### Aufgaben zur Übung
1) An welchen Orten ist der Drive Pilot laut dem Artikel über den Drive Pilot freigegeben, bestellbar oder per Testlizenz zugelassen? Nenne alle Länder, Bundesstaaten und Städte.
2) Extrahiere aus dem Artikel über den Drive Pilot wörtlich den Abschnitt, der mit „Es erfüllt mich“ anfängt und bis einschließlich „bedeutet SAE-Level 3?“ reicht.
3) Warum ist Schlafen bei Level 3 laut dem Artikel über den Drive Pilot nicht erlaubt?

Der Drive Pilot von Mercedes-Benz visualisiert im Cockpit.

Der Verkaufsfreigabe der neuen Version des Drive Pilot im Frühjahr 2025 in Deutschland steht nichts mehr im Wege. (Bild: Mercedes-Benz)

Mercedes-Benz untermauert mit dem Drive Pilot seine Vorreiterrolle beim autonomen Fahren. Bereits seit Mai 2022 können die S-Klasse sowie der vollelektrische EQS mit dem Assistenzsystem auf SAE-Level 3 ausgestattet werden. Dafür hatten die Stuttgarter die nötige Systemgenehmigung des Kraftfahrt-Bundesamts (KBA) auf Basis der technischen Zulassungsvorschrift UN-R157 erhalten. Nun hat das System die nächste Entwicklungsstufe erreicht und wird ab Frühjahr 2025 in Deutschland für Geschwindigkeiten bis 95 km/h freigegeben. Das kündigte Entwickler Matthias Kaiser vorab bereits im Interview mit automotiveIT an.Künftig kann das System in Deutschland auch bei normal fließendem Verkehr auf der rechten Autobahnspur unter bestimmten Bedingungen hinter einem vorausfahrenden Fahrzeug eingesetzt werden. Die vorher bereits verfügbare Option, das System bei hohem Verkehrsaufkommen und in Stausituationen auf geeigneten Autobahnabschnitten zu nutzen, bleibt erhalten. Bereits gebaute Fahrzeuge mit Drive Pilot bekommen das Update kostenlos – entweder per OTA-Update oder in der Werkstatt. Für die Softwareaktualisierung bedarf es keiner Änderung an Bauteilen des Fahrzeugs, betont Mercedes.

Es erfüllt mich mit großem Stolz, dass das weltweit schnellste System für hochautomatisiertes Fahren von Mercedes‑Benz kommt. Ich bin außerdem zuversichtlich, dass wir mit unserem auf Sicherheit gemünzten Ansatz den richtigen Weg eingeschlagen haben, um auch in naher Zukunft weitere Meilensteine beim automatisierten Fahren feiern zu können“, freut sich Markus Schäfer, Entwicklungsvorstand und Chief Technology Officer. Der Drive Pilot bis 60 km/h ist für EQS sowie S-Klasse mittlerweile auch in den US-Bundesstaaten Kalifornien und Nevada bestellbar, seit Ende 2023 haben die Stuttgarter auch eine Testlizenz für das Level-3-System in Peking.

Was bedeutet SAE-Level 3?

Level 3 des autonomen Fahrens entspricht einer bedingten Automatisierung. Der Fahrer kann seine Aufmerksamkeit vom Straßenverkehr abwenden, muss allerdings übernahmebereit bleiben. So können mit dem Stauassistenten auf der Autobahn etwa das Smartphone bedient oder Videos über das Infotainment angesehen werden. Schlafen ist hingegen nicht erlaubt, da eine geforderte Übernahme innerhalb von Sekunden erfolgen muss.

### Datenauszug
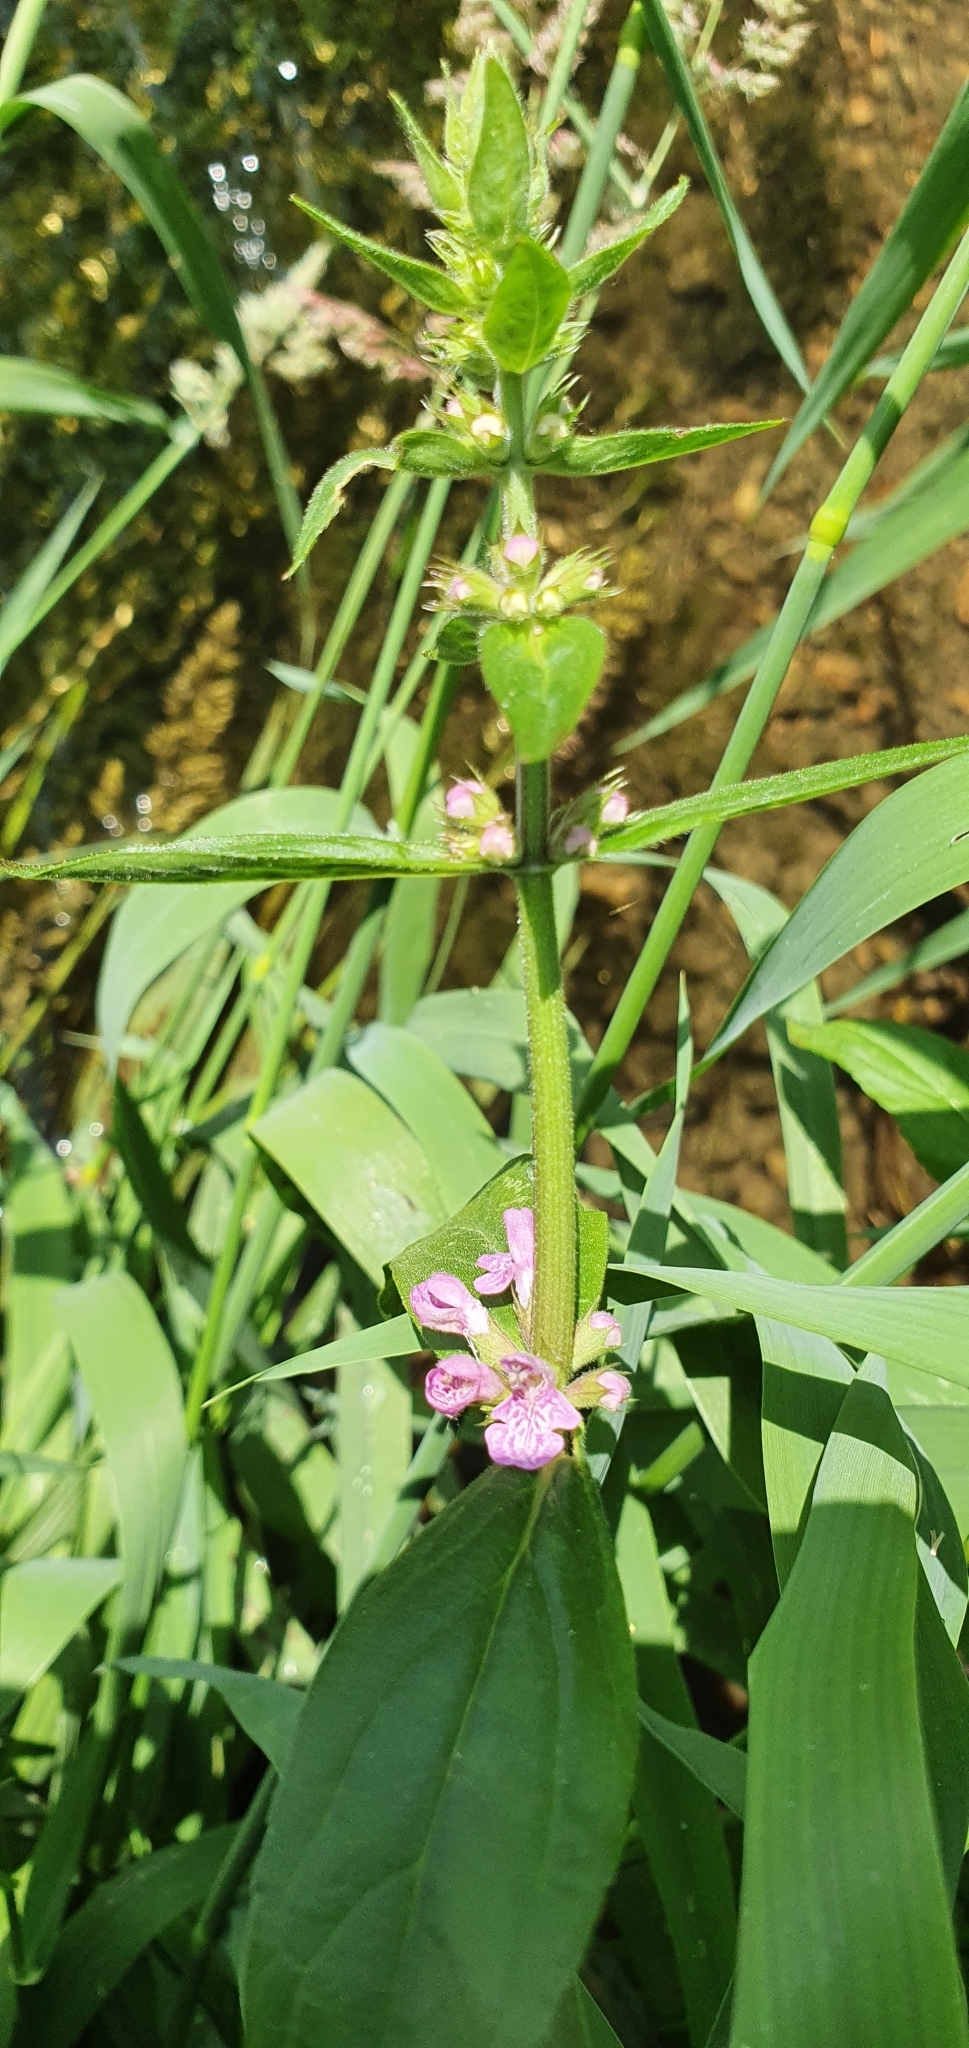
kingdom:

### Die Antworten
1) Deutschland, Kalifornien, Nevada, Peking

2)
Es erfüllt mich mit großem Stolz, dass das weltweit schnellste System für hochautomatisiertes Fahren von Mercedes‑Benz kommt. Ich bin außerdem zuversichtlich, dass wir mit unserem auf Sicherheit gemünzten Ansatz den richtigen Weg eingeschlagen haben, um auch in naher Zukunft weitere Meilensteine beim automatisierten Fahren feiern zu können“, freut sich Markus Schäfer, Entwicklungsvorstand und Chief Technology Officer. Der Drive Pilot bis 60 km/h ist für EQS sowie S-Klasse mittlerweile auch in den US-Bundesstaaten Kalifornien und Nevada bestellbar, seit Ende 2023 haben die Stuttgarter auch eine Testlizenz für das Level-3-System in Peking.

Was bedeutet SAE-Level 3?

3) Der Fahrer darf zwar seine Aufmerksamkeit vom Straßenverkehr abwenden, muss aber übernahmebereit bleiben. Schlafen ist nicht erlaubt, weil eine geforderte Übernahme innerhalb von Sekunden erfolgen muss.